A voice-over actress at the Eddie Murphy-created animated series “The PJs” (Fox, 1999-2001), in which she starred as Muriel Stubbs, Devine's television career gained much boost when she won the supporting role of Marla Hendricks on the Fox hailed high school drama, “Boston Public,” which ran from 2000 to 2005. As the fervent high school teacher, she picked up three Images for Outstanding Supporting Actress in a Drama Series (2001, 2003 and 2004) and two Golden Satellite nominations for Best Performance by an Actress in a Supporting Role in a Series, Drama (2003, 2004).

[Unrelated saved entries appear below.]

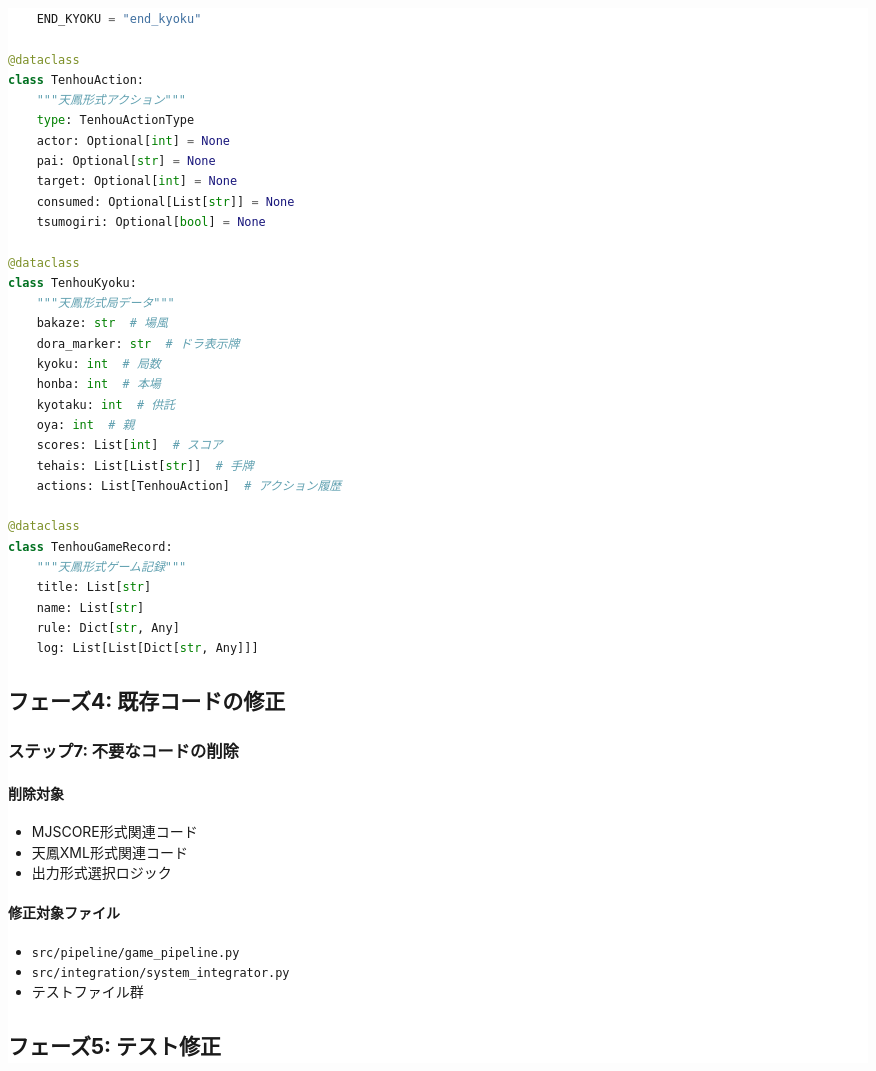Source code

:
 ```python
    END_KYOKU = "end_kyoku"

@dataclass
class TenhouAction:
    """天鳳形式アクション"""
    type: TenhouActionType
    actor: Optional[int] = None
    pai: Optional[str] = None
    target: Optional[int] = None
    consumed: Optional[List[str]] = None
    tsumogiri: Optional[bool] = None

@dataclass
class TenhouKyoku:
    """天鳳形式局データ"""
    bakaze: str  # 場風
    dora_marker: str  # ドラ表示牌
    kyoku: int  # 局数
    honba: int  # 本場
    kyotaku: int  # 供託
    oya: int  # 親
    scores: List[int]  # スコア
    tehais: List[List[str]]  # 手牌
    actions: List[TenhouAction]  # アクション履歴

@dataclass
class TenhouGameRecord:
    """天鳳形式ゲーム記録"""
    title: List[str]
    name: List[str]
    rule: Dict[str, Any]
    log: List[List[Dict[str, Any]]]
```

## フェーズ4: 既存コードの修正

### ステップ7: 不要なコードの削除

#### 削除対象
- MJSCORE形式関連コード
- 天鳳XML形式関連コード
- 出力形式選択ロジック

#### 修正対象ファイル
- `src/pipeline/game_pipeline.py`
- `src/integration/system_integrator.py`
- テストファイル群

## フェーズ5: テスト修正
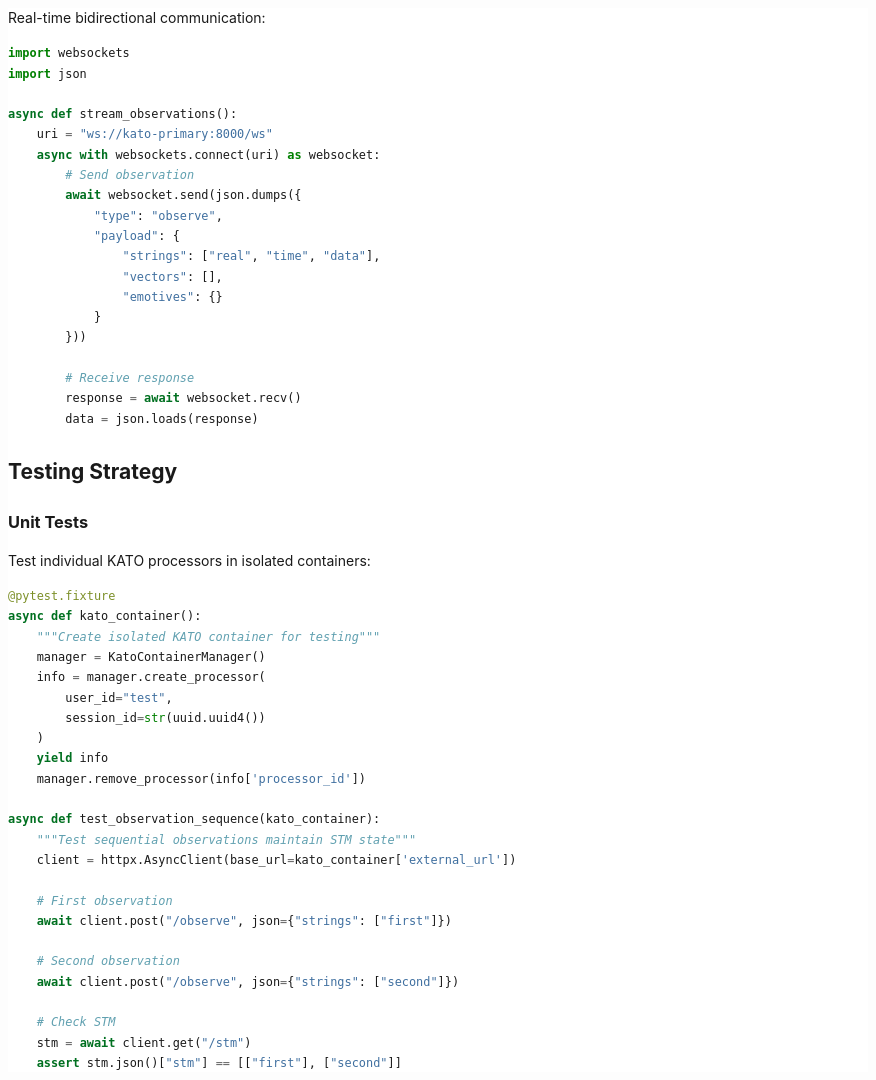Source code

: Real-time bidirectional communication:

```python
import websockets
import json

async def stream_observations():
    uri = "ws://kato-primary:8000/ws"
    async with websockets.connect(uri) as websocket:
        # Send observation
        await websocket.send(json.dumps({
            "type": "observe",
            "payload": {
                "strings": ["real", "time", "data"],
                "vectors": [],
                "emotives": {}
            }
        }))
        
        # Receive response
        response = await websocket.recv()
        data = json.loads(response)
```

## Testing Strategy

### Unit Tests

Test individual KATO processors in isolated containers:

```python
@pytest.fixture
async def kato_container():
    """Create isolated KATO container for testing"""
    manager = KatoContainerManager()
    info = manager.create_processor(
        user_id="test",
        session_id=str(uuid.uuid4())
    )
    yield info
    manager.remove_processor(info['processor_id'])

async def test_observation_sequence(kato_container):
    """Test sequential observations maintain STM state"""
    client = httpx.AsyncClient(base_url=kato_container['external_url'])
    
    # First observation
    await client.post("/observe", json={"strings": ["first"]})
    
    # Second observation
    await client.post("/observe", json={"strings": ["second"]})
    
    # Check STM
    stm = await client.get("/stm")
    assert stm.json()["stm"] == [["first"], ["second"]]
```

In addition to her TV series assignments, Devine went on to chase other projects. She reprised her role of Reese Wilson on the installment “Urban Legends: Final Cut” (2000), appeared as a doorwoman in the Mel Gibson-Helen Hunt comedy hit “What Women Want” (2000), played the domineering mother, Marguerite, in the comedy “Kingdom Come” (2001), from which she netted an Image nomination for Outstanding Supporting Actress in a Motion Picture, and was cast as a social worker named Margaret Calgrove in the custody battle drama “I Am Sam” (2001), which won star Sean Penn an Academy Award nomination for Best Actor. After having a recurring role on “Half & Half” (2003), Devine returned to the wide screen with triumph in “Woman Thou Art Loosed” (2004, as Cassey Jordan ) and the Oscar Best Picture winning film “Crash” (2005, as Shaniqua Johnson), which screened at the Toronto Film Festival in September 2004 and helmed and penned by Paul Haggis. She was nominated for an Independent Spirit for Best Supporting Female and an Image for Outstanding Supporting Actress in a Motion Picture for her work in the first feature and won a Black Reel for Best Ensemble and a Black Movie nomination for Outstanding Performance by an Actress in a Supporting Role for her work in the latter.

Following the cancellation of “Boston Public,” Devine was cast as Miss Gladys, Malcolm King’s prophylactic financial secretary, on the comedy film “King's Ransom” (2005), with Anthony Anderson, and back to series TV to play M. Pearl McGuire on the Lifetime drama “Wild Card” (2004-2005) and Adele Webber on nine episodes of the ABC medical drama “Grey's Anatomy” (2005-2007). She also had recurring roles on “Girlfriends” (2005-2006), as Judge Jackson, and the CW sitcom “Everybody Hates Chris” (2006-2007), as Tichina Arnold's mother. Her more recent film projects include “Dirty Laundry” (2006), the big screen version of “Dreamgirls” (2006), in which she made a cameo appearance as a jazz singer, “Life Is Not a Fairytale: The Fantasia Barrino Story” (2006, TV), where she received a 2007 Image nomination for Outstanding Actress in a Television Movie, Mini-Series or Dramatic Special, Christopher Duddy's “Cougar Club” (2007, as Dolly), the Preston A. Whitmore II-directed/written “This Christmas” (2007), from which she netted an Image nomination for her scene-stealing role of Shirley Ann 'MaDere' Whitfield. In “First Sunday” (2008), a comedy/crime film by director/writer David E. Talbert and starring Ice Cube and Tracy Morgan, Devine was cast as Sister Doris McPherson.

Currently, the 59-year-old actress portrays Patti on the ABC supernatural legal drama “Eli Stones” (2008-?), starring Jonny Lee Miller in the title role of the San Fransisco lawyer. She is scheduled to play Dr. Racine Marguerite on the comedy film “Spring Breakdown” (2008) and Miss Esther on Dan Neira's drama, “Touched” (2008).